Legal Council is Recommended

Elizabeth asked if the seller had an attorney or tax accountant she could confer with over this deal. The seller gave her the name and phone number of her tax accountant, and asked Elizabeth to fax the closing documents to him for his review. The seller spoke with her tax accountant who advised her not to close until she met with an attorney. The accountant sent the closing documents to the seller’s attorney and she scheduled an appointment to meet him the following day. Since the seller had signed the closing documents during her appointment with Elizabeth, Elizabeth felt compelled to hold them until after the attorney reviewed them. Elizabeth informed Sheri of what happened during the signing appointment.

MORAL OF THE STORY

Even though the seller was desperate to change her circumstances and rid herself of a property that had become an albatross, this transaction, according to her attorney, was not her best option.

The buyer had no down payment and no equity, so the chances of him walking away from the property were high! Had this transaction closed and the buyer defaulted on the first loan, the lender would have started foreclosure leaving the elderly seller with one of two options: One, lose her $256,580 nest egg to the first lienholder in a foreclosure action, or two, pay to bring the first loan current. Then she would have had to start foreclosure on her second deed of trust in order to regain ownership to her property.

The Investor Tries to Escalate the Process

Sheri contacted the investor to tell him the deal would not close until the seller’s attorney reviewed the closing documents. The investor decided to escalate his disapproval of her stance not to close.

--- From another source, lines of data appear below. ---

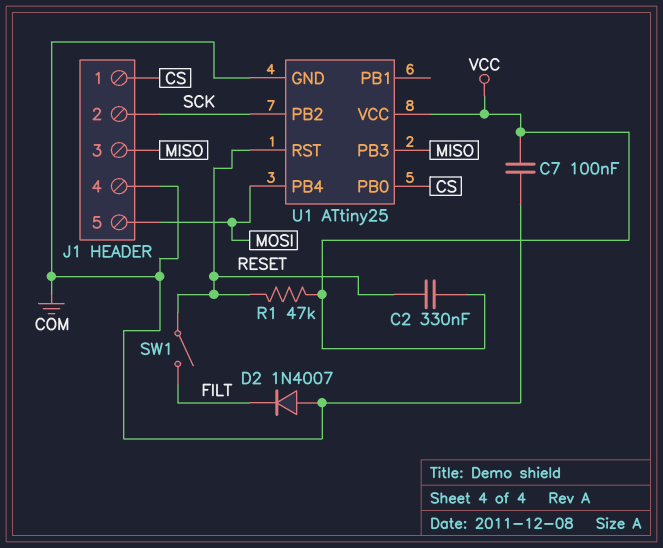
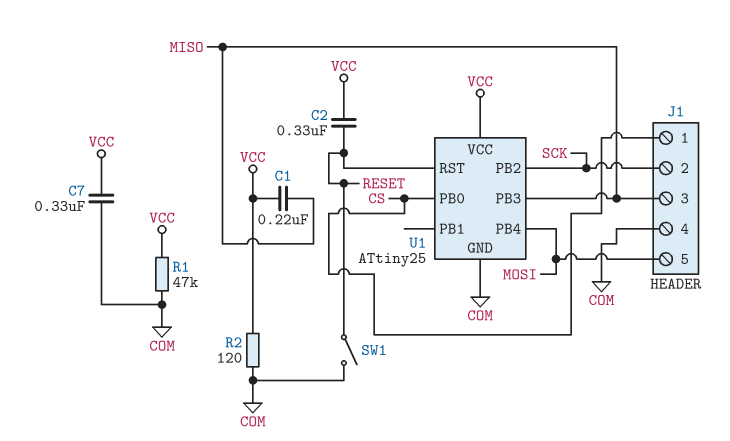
C1: none -> 220nF (MISO, VCC)
C7: 100nF (COM, VCC) -> 330nF (COM, VCC)
D2: diode 1N4007 (A COM, K FILT) -> none
R1: 47k (RESET, VCC) -> 47k (COM, VCC)
R2: none -> 120 (COM, VCC)
SW1: switch (FILT, RESET) -> switch (COM, RESET)

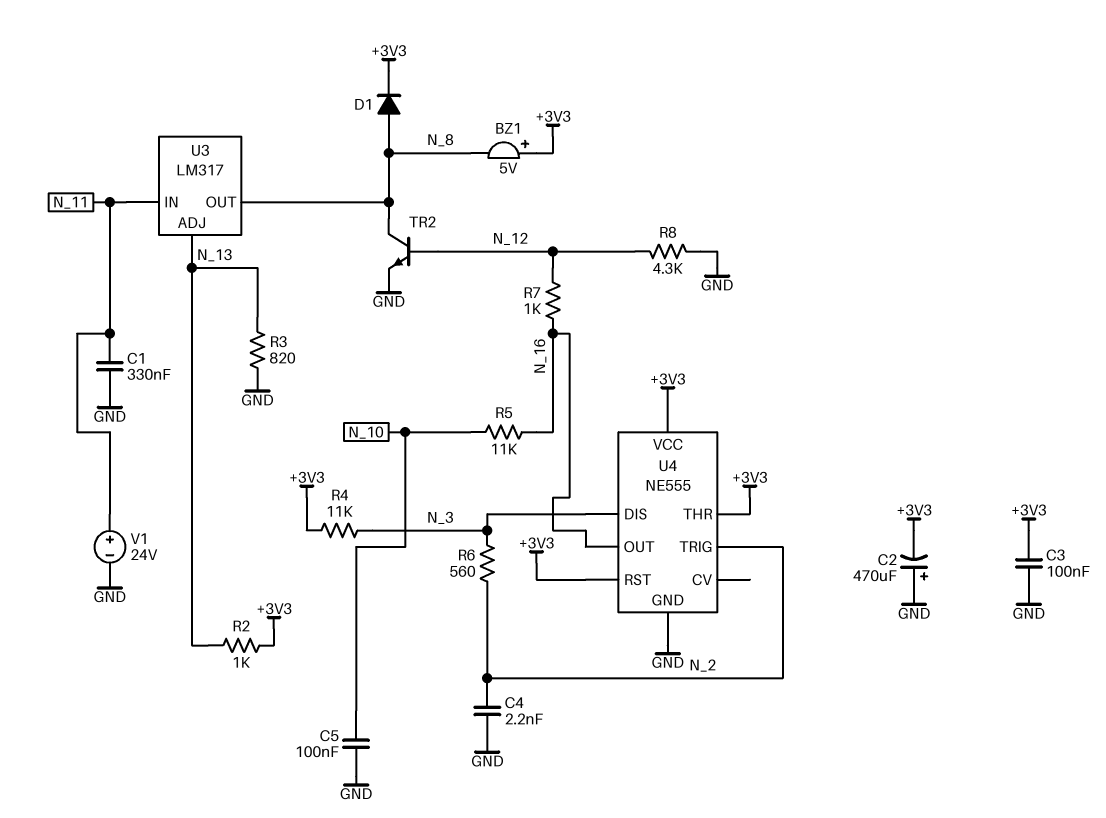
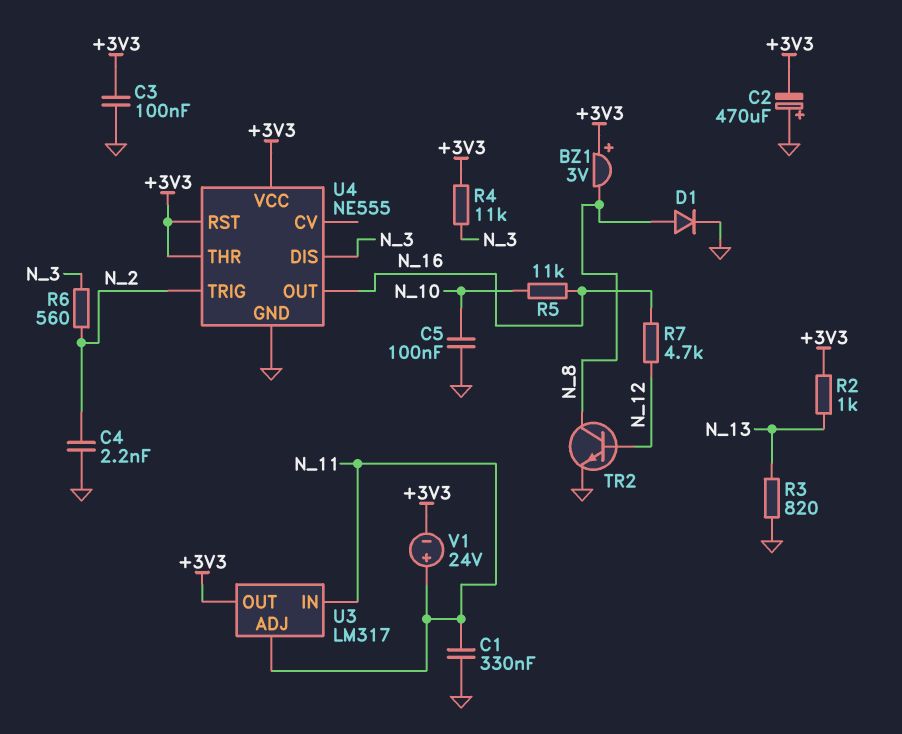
BZ1: buzzer 5V (plus +3V3, minus N_8) -> buzzer 3V (plus +3V3, minus N_8)
D1: diode (A N_8, K +3V3) -> diode (A N_8, K GND)
R7: 1k (N_12, N_16) -> 4.7k (N_12, N_16)
R8: 4.3k (GND, N_12) -> none
U3 pin ADJ: N_13 -> N_11
U3 pin OUT: N_8 -> +3V3
V1: 24V (plus N_11, minus GND) -> 24V (plus N_11, minus +3V3)

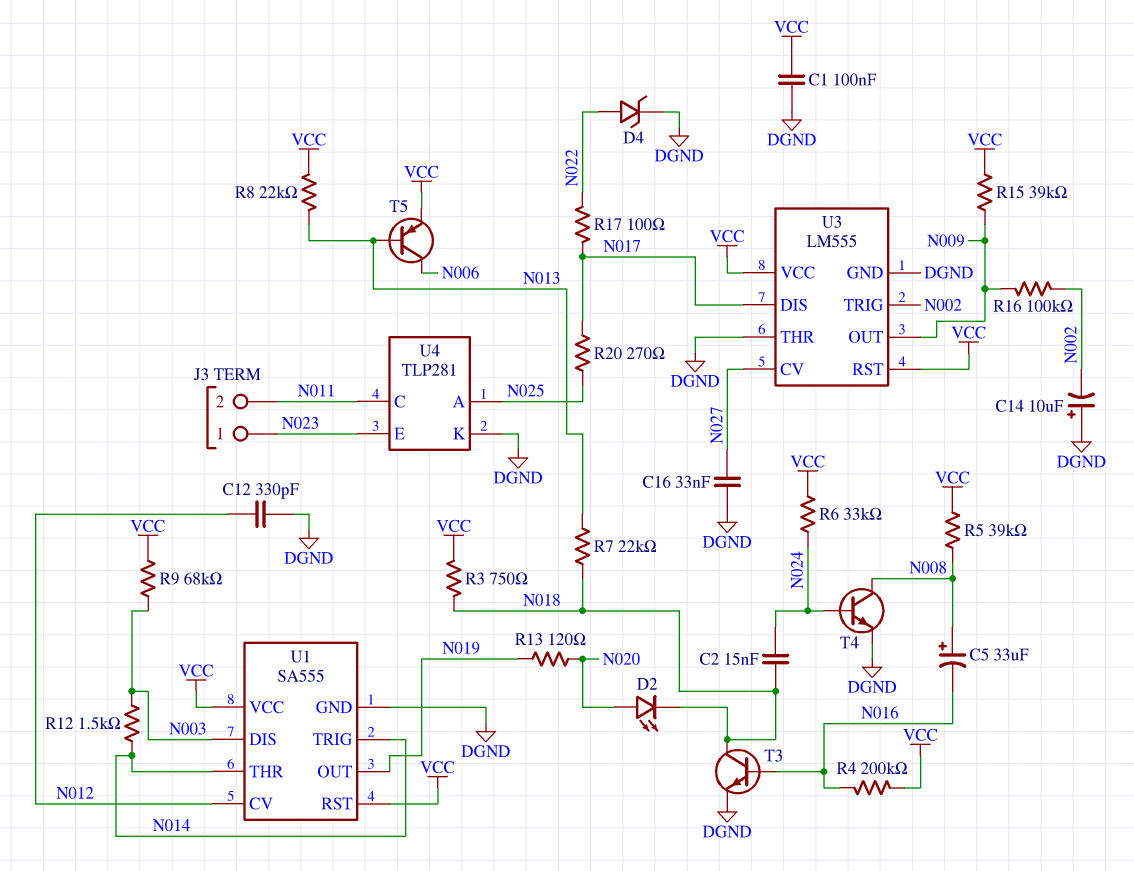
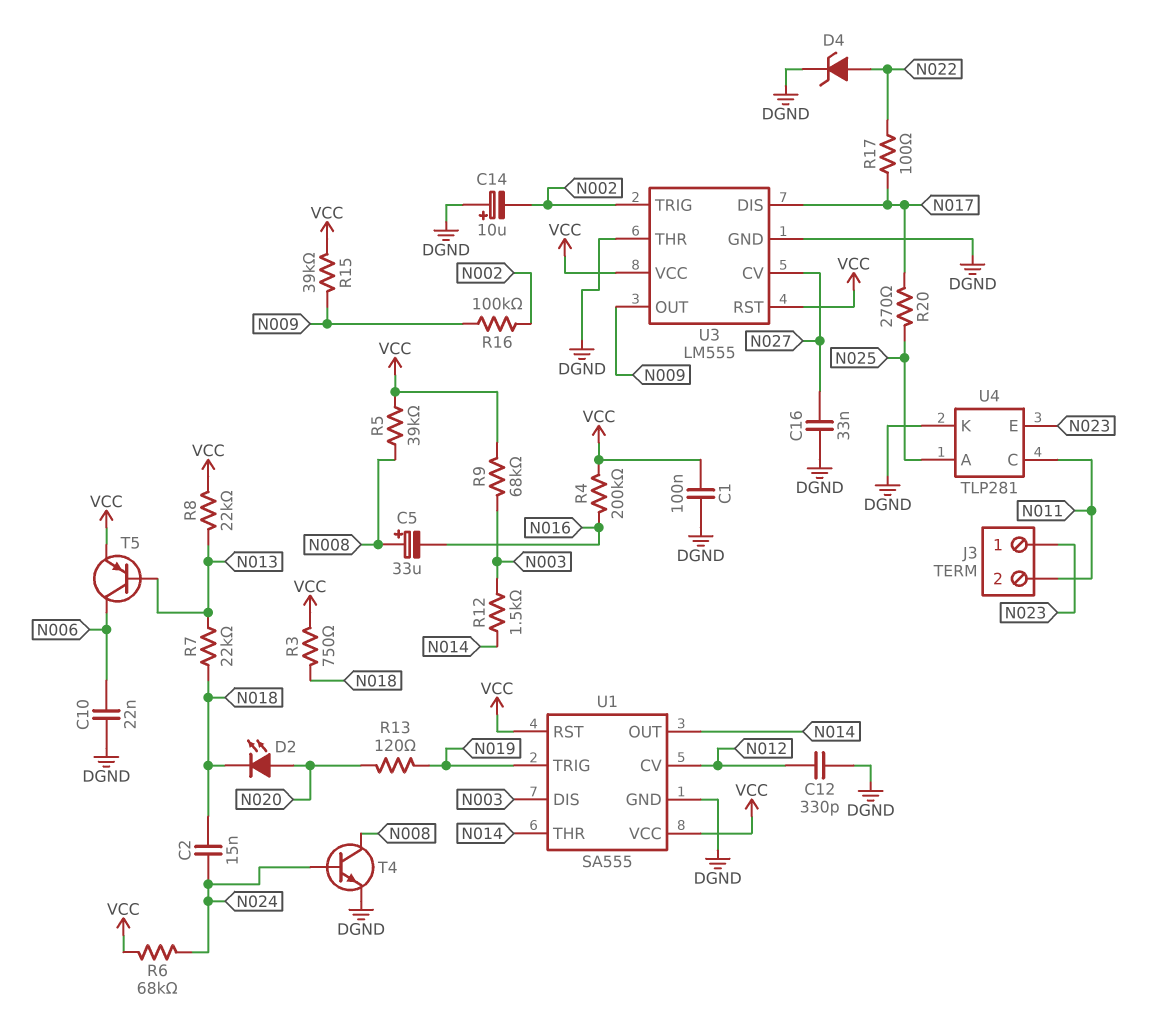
C10: none -> 22nF (DGND, N006)
R6: 33k (N024, VCC) -> 68k (N024, VCC)
T3: NPN (B N016, C N018, E DGND) -> none
U1 pin OUT: N019 -> N014
U1 pin TRIG: N014 -> N019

He called the National Escrow Administrator, Lisa Tyler, and demanded Sheri continue the transaction. He claimed the attorney was not on retainer and should not dictate whether or not the transaction closes.

Lisa told the investor the seller was not aware of a number of transaction terms, including:

  • Her carryback deed of trust would be in second position behind the $58,000 first loan
  • She would be receiving principal-only installments against her loan
  • The loan could be wrapped or the collateral could be substituted

The investor denied the allegations and swore she was aware of all the terms but was just, “…confused.” Lisa said, “Therein lies the problem. If she is confused would you want her signing the closing documents? As the notary and as the title insurer, I would not want her signing any documents she did not completely and thoroughly understand.” The investor hung up the phone stating, “It was no use talking to you!”

The Transaction is Halted

After one look at the contract and other closing documents, the attorney called Sheri and put a halt to the transaction. He also issued a letter to the investor demanding he no longer contact his client and insisted that if the investor wanted a refund of his $500 deposit he contact him directly. Elizabeth destroyed the signed documents and Sheri cancelled her file.